British Conservative Party leader Kemi Badenoch has described reparation demands as exploitative, arguing that calls for financial redress from the United Kingdom are attempts to manipulate guilt over colonial history.
While acknowledging the British Empire’s flaws, she emphasized the importance of recognizing its positive contributions as well. Badenoch suggested that the British Empire’s role in abolishing the Atlantic slave trade should be more widely discussed.
In a GB News debate in October, then Conservative leadership candidates Robert Jenrick and Kemi Badenoch shared their views on the demand for reparation by some African countries.
Kemi Badenoch dismissed calls for reparations as misguided and said people in former colonies may not view Britain as negatively as some left-leaning critics suggest but urged the UK to consider how it could assist other nations in meaningful ways moving forward.
“There are many things the British Empire got wrong. But there are many amazing things the British Empire also did and we need to be honest about that and stop pretending that it was all bad. The British Empire ended slavery, the Atlantic Slave Trade. We need to talk about that more.
“I grew up in a Commonwealth country.
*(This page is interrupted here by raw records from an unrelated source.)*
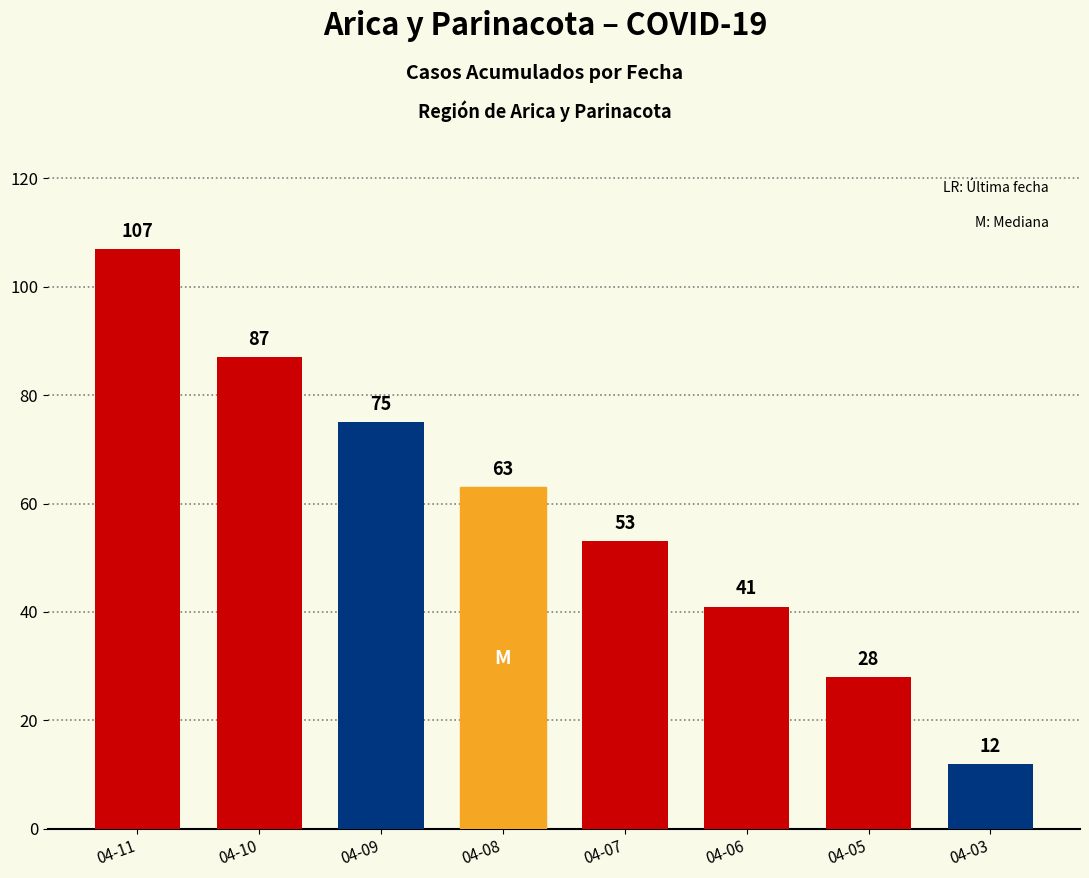

Between 04-07 and 04-09, which is larger?

04-09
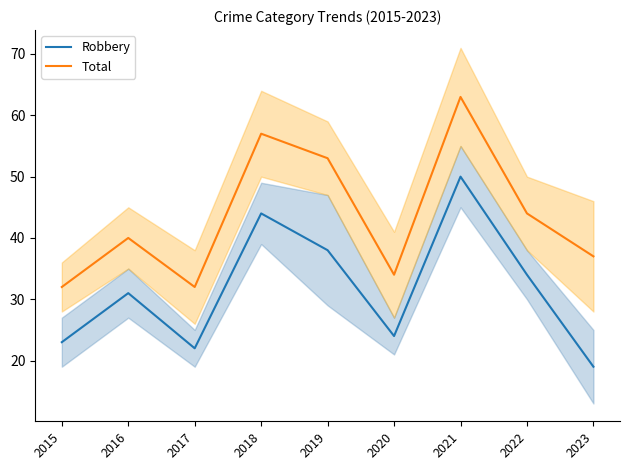

At which label is Robbery closest to 34?

2022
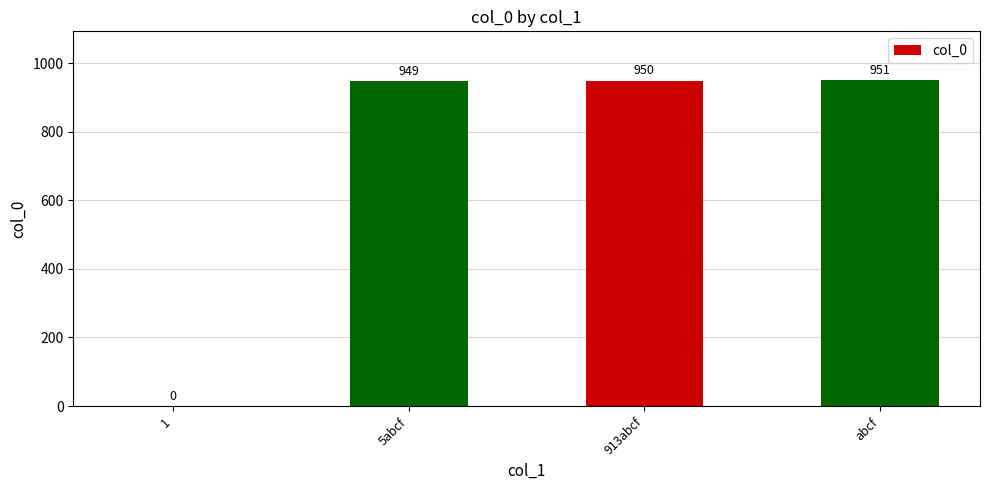

Approximately how many times larger is the value at 913abcf compared to abcf?

1.0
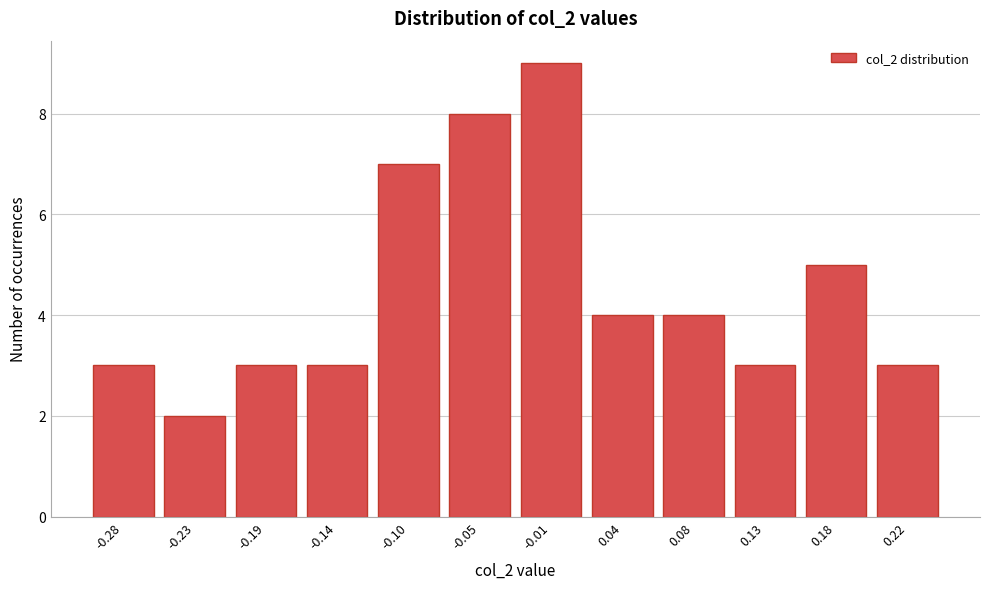

Reading left to right, list all the values displayed in this chart.

-0.28=3	-0.23=2	-0.19=3	-0.14=3	-0.10=7	-0.05=8	-0.01=9	0.04=4	0.08=4	0.13=3	0.18=5	0.22=3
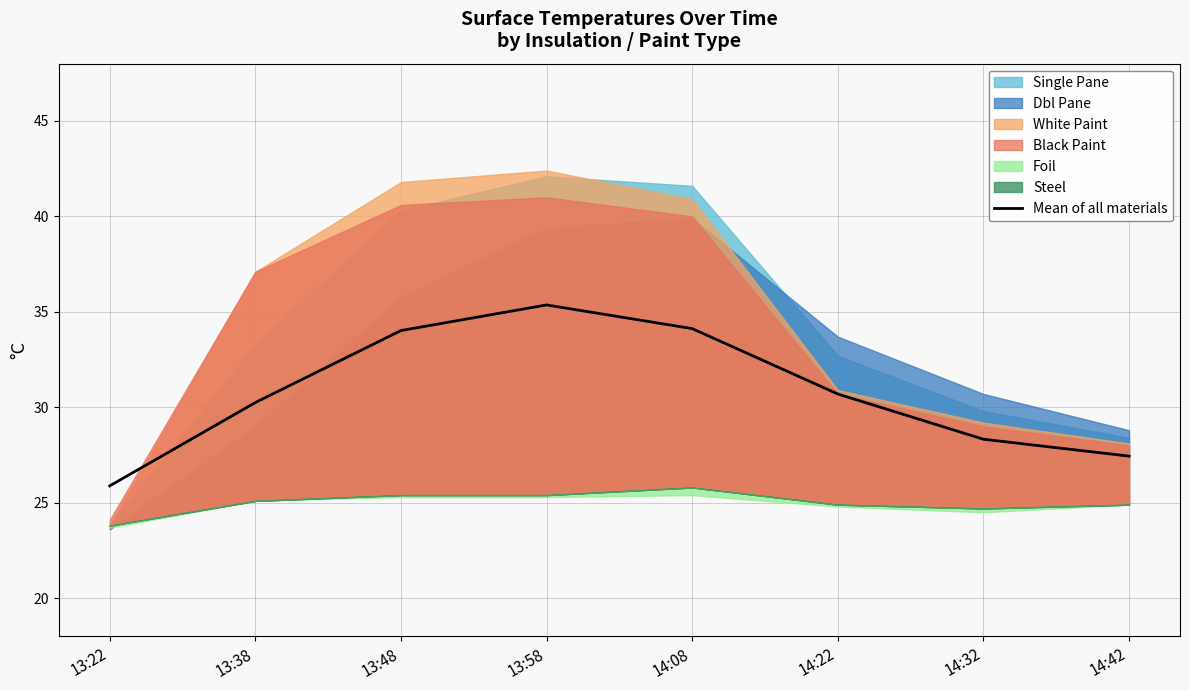

At which label does the data first exceed 30?

13:38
Many people in these countries don’t normally carry the barrage that a lot of the left-leaning comments want to put on our country. We need to look at how we can help other countries best as they can. We did a lot to help those countries, we can do more again. I would like to see that but the answer is no reparation.
“We don’t need to be embarrassed by our colonial past. Every country in this world, at one point or the other either colonised or attempted to colonise another group of people. This is the past, we need to talk about the future. There are many countries now who want to use guilt to try to exploit the UK. They ask for reparation. I saw it as Trade Minister. I was at the WTO, I wouldn’t want to name the Minister from another country but he was telling me that we needed to give up some of the things we were doing because of colonialism and because they needed time to develop. These arguments are a scam. Don’t fall for it. We need to make sure that we put this country first,” she said.
The 44-year-old is now the first black woman to lead a major political party in the UK after fellow right-winger Robert Jenrick, 42, by 12,418 votes following a marathon contest to replace Rishi Sunak, who led the party to the biggest defeat in its history in July’s general election.
African and Caribbean countries have called for paying reparations or making other amends for slavery during the trans-Atlantic slave trade.
Per reports, from the 15th to the 19th century, at least 12.5 million Africans were kidnapped and forcibly transported by European ships and merchants and sold into slavery. Those who survived the brutal voyage ended up toiling on plantations under inhumane conditions in the Americas, mostly in Brazil and the Caribbean, while European settlers and others profited from their labour.
Ghana then Gold Coast was colonised by the British in the late 19th century. Ghana gained independence from Britain in 1957, becoming the first sub-Saharan nation to break free from colonial rule.
Ghanaian President Nana Akufo-Addo has indicated that financial reparations are long overdue to Africans and the diaspora as compensation for the enslavement of people of African descent.
“No amount of money can restore the damage caused by the transatlantic slave trade. But surely, this is a matter that the world must confront and can no longer ignore.”The entire period of slavery meant that our progress, economically, culturally, and psychologically, was stifled. There are legions of stories of families who were torn apart. You cannot quantify the effects of such tragedies, but they need to be recognised,” President Akufo-Addo said at the launch of a four-day reparations conference in Accra in November last year.
Delegates at the reparations summit agreed to establish a Global Reparation Fund to push for overdue compensation for millions of Africans enslaved centuries ago during the trans-Atlantic slave trade.
The United Nations has indicated that countries could consider making financial payments among other forms of compensation, but cautioned that legal claims are complicated by the time passed and the difficulty in identifying perpetrators and victims.
Activists such as the Director of the U.S.-based Reparation Education Project, Nkechi Taifa, have said reparations should go beyond direct financial payments to also include developmental aid for countries, the return of colonized resources and the systemic correction of oppressive policies and laws.